◆ Written request ◆
Update the lines of every item below, changing each "common name" to "vernacular name" and leaving everything else as it is.

[Items in a dataset]
== == ==

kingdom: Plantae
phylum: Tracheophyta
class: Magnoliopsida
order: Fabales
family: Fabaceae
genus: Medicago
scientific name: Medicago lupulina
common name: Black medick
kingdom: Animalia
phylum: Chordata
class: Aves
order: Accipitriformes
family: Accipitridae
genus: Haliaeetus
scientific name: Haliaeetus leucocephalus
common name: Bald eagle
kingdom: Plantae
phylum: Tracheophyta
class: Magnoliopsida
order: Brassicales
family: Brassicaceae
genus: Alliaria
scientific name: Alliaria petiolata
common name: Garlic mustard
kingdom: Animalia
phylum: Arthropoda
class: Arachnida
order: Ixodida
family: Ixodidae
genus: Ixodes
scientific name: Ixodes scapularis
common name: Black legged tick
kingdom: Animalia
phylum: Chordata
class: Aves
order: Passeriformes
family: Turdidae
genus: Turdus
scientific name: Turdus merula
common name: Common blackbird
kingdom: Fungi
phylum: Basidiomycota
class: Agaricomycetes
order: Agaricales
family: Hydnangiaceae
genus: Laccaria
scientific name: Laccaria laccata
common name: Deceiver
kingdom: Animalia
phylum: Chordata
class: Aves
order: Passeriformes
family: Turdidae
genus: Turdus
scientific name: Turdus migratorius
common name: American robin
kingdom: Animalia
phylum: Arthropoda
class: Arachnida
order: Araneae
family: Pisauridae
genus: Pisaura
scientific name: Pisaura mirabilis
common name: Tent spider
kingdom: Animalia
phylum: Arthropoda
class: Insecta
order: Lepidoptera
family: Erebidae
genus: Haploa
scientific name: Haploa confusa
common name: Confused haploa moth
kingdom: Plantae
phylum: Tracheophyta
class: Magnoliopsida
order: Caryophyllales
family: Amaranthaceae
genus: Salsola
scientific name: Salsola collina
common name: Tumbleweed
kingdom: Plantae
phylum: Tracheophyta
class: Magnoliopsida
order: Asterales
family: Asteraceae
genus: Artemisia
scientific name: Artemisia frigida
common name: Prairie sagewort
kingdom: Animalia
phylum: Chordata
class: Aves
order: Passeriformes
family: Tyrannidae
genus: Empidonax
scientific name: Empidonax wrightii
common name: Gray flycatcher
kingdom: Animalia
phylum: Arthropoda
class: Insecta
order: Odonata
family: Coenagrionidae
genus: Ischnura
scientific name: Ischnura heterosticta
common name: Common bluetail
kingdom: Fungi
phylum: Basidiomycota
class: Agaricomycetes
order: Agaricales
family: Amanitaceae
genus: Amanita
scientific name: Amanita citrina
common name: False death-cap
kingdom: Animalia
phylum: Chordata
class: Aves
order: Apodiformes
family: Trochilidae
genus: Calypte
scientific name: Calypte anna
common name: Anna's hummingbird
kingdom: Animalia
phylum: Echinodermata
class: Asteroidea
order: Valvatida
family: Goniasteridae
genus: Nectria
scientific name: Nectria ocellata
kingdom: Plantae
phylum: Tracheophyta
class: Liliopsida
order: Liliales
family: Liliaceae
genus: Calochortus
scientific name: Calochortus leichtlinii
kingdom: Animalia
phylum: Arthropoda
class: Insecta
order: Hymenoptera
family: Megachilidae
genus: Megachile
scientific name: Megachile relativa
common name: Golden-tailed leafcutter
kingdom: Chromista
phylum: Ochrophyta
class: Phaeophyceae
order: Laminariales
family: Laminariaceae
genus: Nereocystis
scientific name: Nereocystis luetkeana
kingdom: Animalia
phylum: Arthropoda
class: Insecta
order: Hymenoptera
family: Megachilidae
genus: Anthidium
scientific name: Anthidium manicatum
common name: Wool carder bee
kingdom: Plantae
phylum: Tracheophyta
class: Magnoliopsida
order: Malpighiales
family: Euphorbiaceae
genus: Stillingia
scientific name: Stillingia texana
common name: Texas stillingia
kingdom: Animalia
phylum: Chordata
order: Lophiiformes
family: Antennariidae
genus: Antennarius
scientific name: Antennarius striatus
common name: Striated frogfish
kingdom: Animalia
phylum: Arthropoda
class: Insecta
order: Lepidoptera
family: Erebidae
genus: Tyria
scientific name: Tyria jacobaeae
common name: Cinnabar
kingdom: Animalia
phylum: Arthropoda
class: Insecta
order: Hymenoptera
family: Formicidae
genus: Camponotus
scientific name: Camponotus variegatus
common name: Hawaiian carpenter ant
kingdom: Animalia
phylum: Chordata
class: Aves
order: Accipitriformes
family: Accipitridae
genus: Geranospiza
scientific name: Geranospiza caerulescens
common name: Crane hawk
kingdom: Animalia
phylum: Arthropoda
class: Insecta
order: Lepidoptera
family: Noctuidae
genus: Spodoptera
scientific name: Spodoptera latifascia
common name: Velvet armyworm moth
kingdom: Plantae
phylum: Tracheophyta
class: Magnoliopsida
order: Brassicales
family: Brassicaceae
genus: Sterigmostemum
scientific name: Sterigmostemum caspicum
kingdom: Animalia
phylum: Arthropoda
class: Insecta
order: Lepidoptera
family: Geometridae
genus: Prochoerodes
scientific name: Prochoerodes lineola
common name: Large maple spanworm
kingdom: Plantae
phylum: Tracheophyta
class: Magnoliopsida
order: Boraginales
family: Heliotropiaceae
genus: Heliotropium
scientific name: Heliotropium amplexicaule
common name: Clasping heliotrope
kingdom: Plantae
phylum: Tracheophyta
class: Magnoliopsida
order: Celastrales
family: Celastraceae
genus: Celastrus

== == ==

◆ Problem solution ◆
kingdom: Plantae
phylum: Tracheophyta
class: Magnoliopsida
order: Fabales
family: Fabaceae
genus: Medicago
scientific name: Medicago lupulina
vernacular name: Black medick
kingdom: Animalia
phylum: Chordata
class: Aves
order: Accipitriformes
family: Accipitridae
genus: Haliaeetus
scientific name: Haliaeetus leucocephalus
vernacular name: Bald eagle
kingdom: Plantae
phylum: Tracheophyta
class: Magnoliopsida
order: Brassicales
family: Brassicaceae
genus: Alliaria
scientific name: Alliaria petiolata
vernacular name: Garlic mustard
kingdom: Animalia
phylum: Arthropoda
class: Arachnida
order: Ixodida
family: Ixodidae
genus: Ixodes
scientific name: Ixodes scapularis
vernacular name: Black legged tick
kingdom: Animalia
phylum: Chordata
class: Aves
order: Passeriformes
family: Turdidae
genus: Turdus
scientific name: Turdus merula
vernacular name: Common blackbird
kingdom: Fungi
phylum: Basidiomycota
class: Agaricomycetes
order: Agaricales
family: Hydnangiaceae
genus: Laccaria
scientific name: Laccaria laccata
vernacular name: Deceiver
kingdom: Animalia
phylum: Chordata
class: Aves
order: Passeriformes
family: Turdidae
genus: Turdus
scientific name: Turdus migratorius
vernacular name: American robin
kingdom: Animalia
phylum: Arthropoda
class: Arachnida
order: Araneae
family: Pisauridae
genus: Pisaura
scientific name: Pisaura mirabilis
vernacular name: Tent spider
kingdom: Animalia
phylum: Arthropoda
class: Insecta
order: Lepidoptera
family: Erebidae
genus: Haploa
scientific name: Haploa confusa
vernacular name: Confused haploa moth
kingdom: Plantae
phylum: Tracheophyta
class: Magnoliopsida
order: Caryophyllales
family: Amaranthaceae
genus: Salsola
scientific name: Salsola collina
vernacular name: Tumbleweed
kingdom: Plantae
phylum: Tracheophyta
class: Magnoliopsida
order: Asterales
family: Asteraceae
genus: Artemisia
scientific name: Artemisia frigida
vernacular name: Prairie sagewort
kingdom: Animalia
phylum: Chordata
class: Aves
order: Passeriformes
family: Tyrannidae
genus: Empidonax
scientific name: Empidonax wrightii
vernacular name: Gray flycatcher
kingdom: Animalia
phylum: Arthropoda
class: Insecta
order: Odonata
family: Coenagrionidae
genus: Ischnura
scientific name: Ischnura heterosticta
vernacular name: Common bluetail
kingdom: Fungi
phylum: Basidiomycota
class: Agaricomycetes
order: Agaricales
family: Amanitaceae
genus: Amanita
scientific name: Amanita citrina
vernacular name: False death-cap
kingdom: Animalia
phylum: Chordata
class: Aves
order: Apodiformes
family: Trochilidae
genus: Calypte
scientific name: Calypte anna
vernacular name: Anna's hummingbird
kingdom: Animalia
phylum: Echinodermata
class: Asteroidea
order: Valvatida
family: Goniasteridae
genus: Nectria
scientific name: Nectria ocellata
kingdom: Plantae
phylum: Tracheophyta
class: Liliopsida
order: Liliales
family: Liliaceae
genus: Calochortus
scientific name: Calochortus leichtlinii
kingdom: Animalia
phylum: Arthropoda
class: Insecta
order: Hymenoptera
family: Megachilidae
genus: Megachile
scientific name: Megachile relativa
vernacular name: Golden-tailed leafcutter
kingdom: Chromista
phylum: Ochrophyta
class: Phaeophyceae
order: Laminariales
family: Laminariaceae
genus: Nereocystis
scientific name: Nereocystis luetkeana
kingdom: Animalia
phylum: Arthropoda
class: Insecta
order: Hymenoptera
family: Megachilidae
genus: Anthidium
scientific name: Anthidium manicatum
vernacular name: Wool carder bee
kingdom: Plantae
phylum: Tracheophyta
class: Magnoliopsida
order: Malpighiales
family: Euphorbiaceae
genus: Stillingia
scientific name: Stillingia texana
vernacular name: Texas stillingia
kingdom: Animalia
phylum: Chordata
order: Lophiiformes
family: Antennariidae
genus: Antennarius
scientific name: Antennarius striatus
vernacular name: Striated frogfish
kingdom: Animalia
phylum: Arthropoda
class: Insecta
order: Lepidoptera
family: Erebidae
genus: Tyria
scientific name: Tyria jacobaeae
vernacular name: Cinnabar
kingdom: Animalia
phylum: Arthropoda
class: Insecta
order: Hymenoptera
family: Formicidae
genus: Camponotus
scientific name: Camponotus variegatus
vernacular name: Hawaiian carpenter ant
kingdom: Animalia
phylum: Chordata
class: Aves
order: Accipitriformes
family: Accipitridae
genus: Geranospiza
scientific name: Geranospiza caerulescens
vernacular name: Crane hawk
kingdom: Animalia
phylum: Arthropoda
class: Insecta
order: Lepidoptera
family: Noctuidae
genus: Spodoptera
scientific name: Spodoptera latifascia
vernacular name: Velvet armyworm moth
kingdom: Plantae
phylum: Tracheophyta
class: Magnoliopsida
order: Brassicales
family: Brassicaceae
genus: Sterigmostemum
scientific name: Sterigmostemum caspicum
kingdom: Animalia
phylum: Arthropoda
class: Insecta
order: Lepidoptera
family: Geometridae
genus: Prochoerodes
scientific name: Prochoerodes lineola
vernacular name: Large maple spanworm
kingdom: Plantae
phylum: Tracheophyta
class: Magnoliopsida
order: Boraginales
family: Heliotropiaceae
genus: Heliotropium
scientific name: Heliotropium amplexicaule
vernacular name: Clasping heliotrope
kingdom: Plantae
phylum: Tracheophyta
class: Magnoliopsida
order: Celastrales
family: Celastraceae
genus: Celastrus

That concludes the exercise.